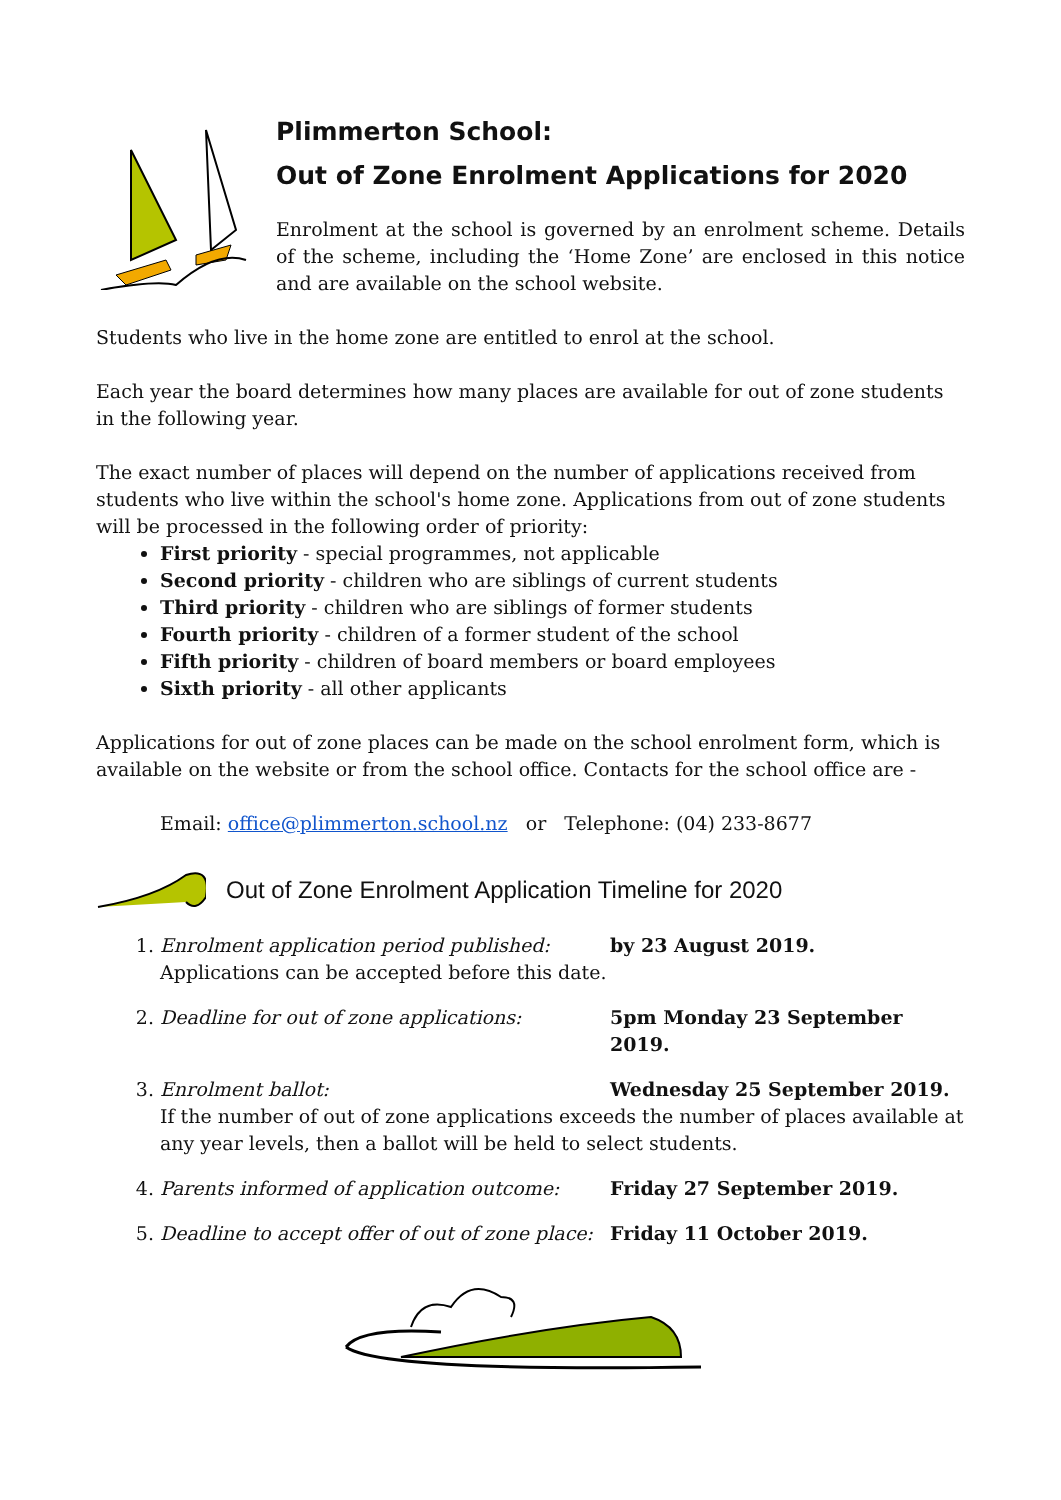Plimmerton School:
Out of Zone Enrolment Applications for 2020
Enrolment at the school is governed by an enrolment scheme. Details of the scheme, including the ‘Home Zone’ are enclosed in this notice and are available on the school website.
Students who live in the home zone are entitled to enrol at the school.
Each year the board determines how many places are available for out of zone students in the following year.
The exact number of places will depend on the number of applications received from students who live within the school's home zone. Applications from out of zone students will be processed in the following order of priority:
First priority - special programmes, not applicable
Second priority - children who are siblings of current students
Third priority - children who are siblings of former students
Fourth priority - children of a former student of the school
Fifth priority - children of board members or board employees
Sixth priority - all other applicants
Applications for out of zone places can be made on the school enrolment form, which is available on the website or from the school office. Contacts for the school office are -
Email: office@plimmerton.school.nz or Telephone: (04) 233-8677
Out of Zone Enrolment Application Timeline for 2020
1. Enrolment application period published: by 23 August 2019.
Applications can be accepted before this date.
2. Deadline for out of zone applications: 5pm Monday 23 September 2019.
3. Enrolment ballot: Wednesday 25 September 2019.
If the number of out of zone applications exceeds the number of places available at any year levels, then a ballot will be held to select students.
4. Parents informed of application outcome: Friday 27 September 2019.
5. Deadline to accept offer of out of zone place: Friday 11 October 2019.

# TASK PROMPT
Write every entry out again exactly, dropping the pictures.

# THE ANSWER
Plimmerton School:
Out of Zone Enrolment Applications for 2020
Enrolment at the school is governed by an enrolment scheme. Details of the scheme, including the ‘Home Zone’ are enclosed in this notice and are available on the school website.
Students who live in the home zone are entitled to enrol at the school.
Each year the board determines how many places are available for out of zone students in the following year.
The exact number of places will depend on the number of applications received from students who live within the school's home zone. Applications from out of zone students will be processed in the following order of priority:
First priority - special programmes, not applicable
Second priority - children who are siblings of current students
Third priority - children who are siblings of former students
Fourth priority - children of a former student of the school
Fifth priority - children of board members or board employees
Sixth priority - all other applicants
Applications for out of zone places can be made on the school enrolment form, which is available on the website or from the school office. Contacts for the school office are -
Email: office@plimmerton.school.nz or Telephone: (04) 233-8677
Out of Zone Enrolment Application Timeline for 2020
1. Enrolment application period published: by 23 August 2019.
Applications can be accepted before this date.
2. Deadline for out of zone applications: 5pm Monday 23 September 2019.
3. Enrolment ballot: Wednesday 25 September 2019.
If the number of out of zone applications exceeds the number of places available at any year levels, then a ballot will be held to select students.
4. Parents informed of application outcome: Friday 27 September 2019.
5. Deadline to accept offer of out of zone place: Friday 11 October 2019.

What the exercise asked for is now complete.